Anomaly Detection

Anomaly in Operations

Consider the case of a fleet of solar power invertors that are expected to faithfully operate. The left panel shows inverter INV_001 experiencing a catastrophic performance collapse after June 15th, dropping from 0.27 kW average output to just 0.10 kW—a 63% decline indicating severe malfunction. The upper-right panel reveals this inverter generates only one-third the power of healthy inverters throughout the day, with its peak output reaching merely 0.95 kW compared to the fleet's 3.0 kW during midday hours. The degradation factor distribution (lower-left) shows this inverter operating at severely reduced capacity, with most readings clustered at 1.0 (full health) for the fleet but this unit experiencing progressive deterioration that would have been predicted 24 hours in advance by our anomaly detection system.

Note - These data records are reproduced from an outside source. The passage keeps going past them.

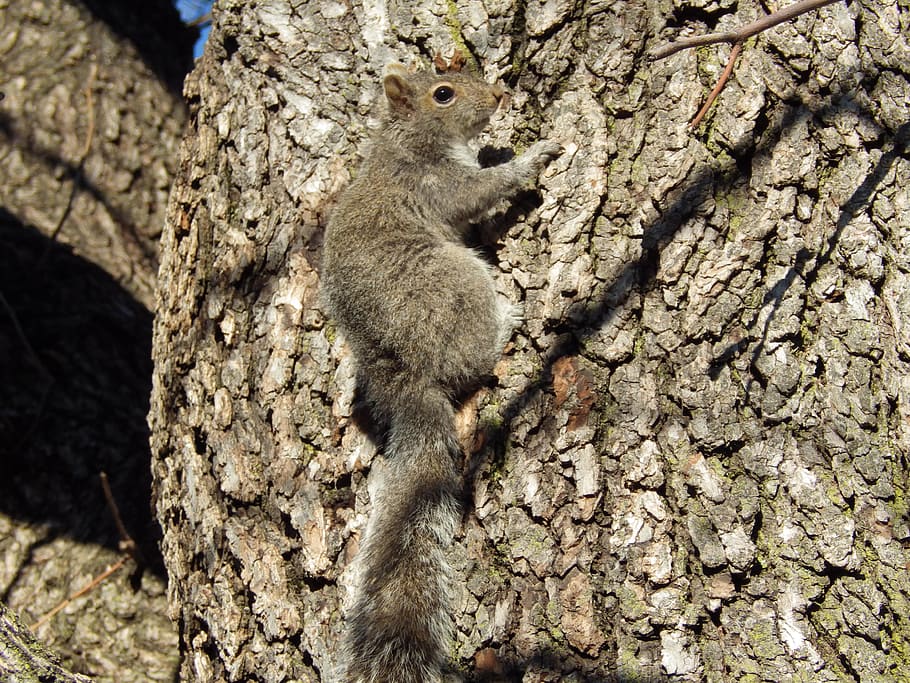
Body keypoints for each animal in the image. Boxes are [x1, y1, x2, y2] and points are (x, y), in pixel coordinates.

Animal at [321, 61, 562, 683]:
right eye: (443, 94)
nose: (499, 94)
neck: (408, 141)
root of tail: (406, 380)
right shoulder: (436, 185)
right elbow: (481, 190)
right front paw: (536, 154)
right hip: (454, 283)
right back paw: (510, 322)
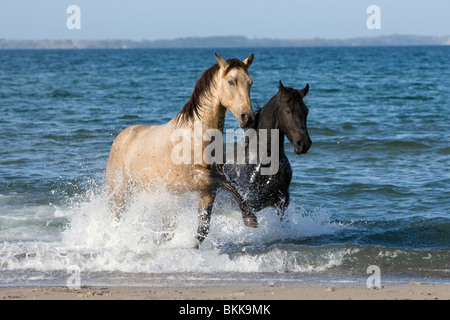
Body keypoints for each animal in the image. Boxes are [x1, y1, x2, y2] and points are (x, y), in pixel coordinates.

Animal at [104, 52, 253, 248]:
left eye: (250, 82)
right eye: (231, 81)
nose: (247, 118)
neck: (196, 136)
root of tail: (121, 137)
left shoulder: (207, 190)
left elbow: (203, 229)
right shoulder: (195, 177)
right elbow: (228, 183)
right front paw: (250, 217)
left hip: (165, 198)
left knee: (168, 229)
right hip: (120, 194)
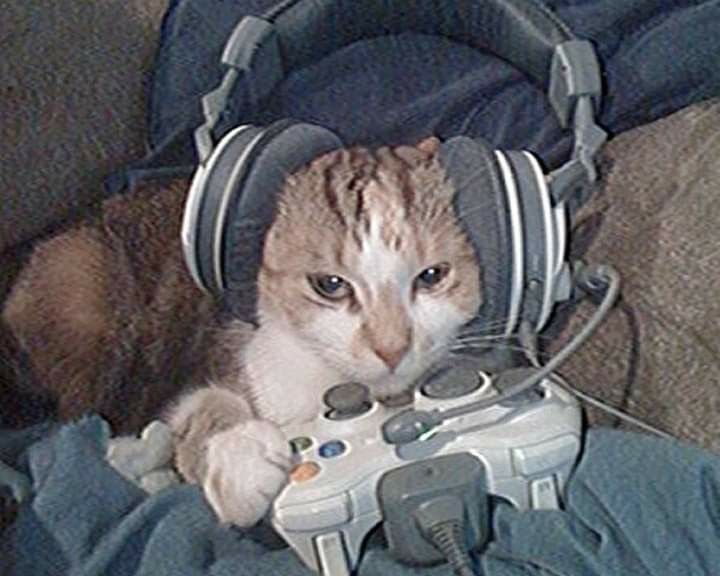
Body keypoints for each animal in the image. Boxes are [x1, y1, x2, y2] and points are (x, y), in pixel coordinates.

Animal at [2, 136, 484, 528]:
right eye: (329, 285)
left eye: (432, 275)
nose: (391, 348)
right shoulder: (206, 361)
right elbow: (202, 403)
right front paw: (239, 460)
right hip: (83, 291)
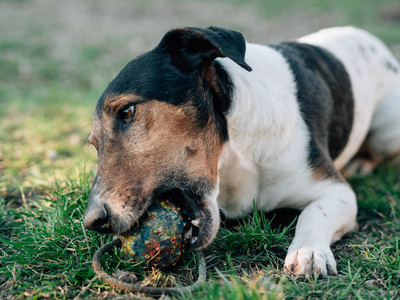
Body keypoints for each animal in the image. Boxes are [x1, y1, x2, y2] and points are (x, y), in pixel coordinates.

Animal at [83, 26, 400, 276]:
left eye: (127, 112)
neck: (235, 154)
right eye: (94, 144)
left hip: (387, 130)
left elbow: (314, 212)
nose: (92, 221)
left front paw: (308, 251)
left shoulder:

This graph shows inverter INV_122 operating at full capacity (degradation factor = 1.0) until mid-June, when a malfunction triggers an exponential decline that rapidly drops performance to 60% within two weeks and stabilizes around 40% capacity by late July. The smooth exponential decay pattern is characteristic of a catastrophic component failure with partial recovery, representing a 60% loss in power generation that our anomaly detection system would flag as "Critical" risk 24 hours before crossing the 20% failure threshold.

Anomaly Detection System

The anomaly detection system predicts solar inverter failures 24 hours in advance by analyzing patterns in voltage and power data, defining failure as a 20% or greater drop from expected values. The system first establishes baseline expectations for each inverter by calculating normal voltage and power levels for each hour of the day during healthy operation periods. It then engineers 18 sophisticated features including deviation metrics, rolling statistics, rate-of-change indicators, and efficiency ratios that capture both immediate conditions and longer-term trends. An ensemble machine learning approach combines two complementary models: an Isolation Forest that detects statistical outliers in an unsupervised manner, and a Random Forest classifier that learns patterns leading to failures from labeled training data. The predictions are converted into actionable risk scores ranging from 0 to 1, which are categorized into four levels (Low, Medium, High, Critical) to prioritize maintenance decisions. The system achieves 75-85% precision in identifying true failures while maintaining 70-80% recall, meaning it catches most actual problems with relatively few false alarms. Critical-risk inverters with scores above 0.85 trigger immediate truck roll recommendations, enabling proactive maintenance before equipment failures cause costly downtime or safety issues.

Fleet Overview

The fleet overview heatmap reveals that the vast majority of the 200-inverter fleet operates in healthy condition (green) throughout the May-July period, with only a small number of problematic inverters appearing as distinct red horizontal lines at the top of the visualization. The fleet risk distribution shows 192 out of 200 inverters (96%) maintain low-risk status, while only 8 inverters register as high-risk, demonstrating the "trees standing out from the forest" concept where anomalous units are clearly distinguishable from the healthy majority. The temporal evolution chart shows a spike in anomaly detection around July 10th with approximately 400 hourly alerts, followed by sustained detection of 150-200 anomalies per day, indicating the system successfully identifies problematic inverters requiring maintenance intervention well before catastrophic failures occur.

Tree vs. Forest Spotlight

The tree spotlight reveals inverter INV_067 as a severely underperforming unit that generates only 0.5-0.7 kW compared to the fleet's 2.5-3.0 kW peak output, maintaining a consistently high risk score of 0.7-0.9 (well above the 0.5 anomaly threshold) throughout the entire monitoring period with black X markers indicating predicted anomalies at nearly every time point. The daily pattern comparison and power distribution histogram show INV_067 produces less than half the power of healthy inverters across all daylight hours, with its output distribution heavily concentrated near zero while the fleet average spreads normally across higher power ranges—making this "tree" unmistakably distinct from the healthy "forest."

Comparison Matrix

The comparison matrix contrasts high-risk (red) and normal (green) inverters by plotting their anomaly risk scores over time, with the dashed line representing the alert threshold. Anomalous inverters consistently exceed this threshold and show elevated, volatile risk patterns, while normal inverters remain well below it with stable, low-risk behavior, making the failing units clearly stand out from the population.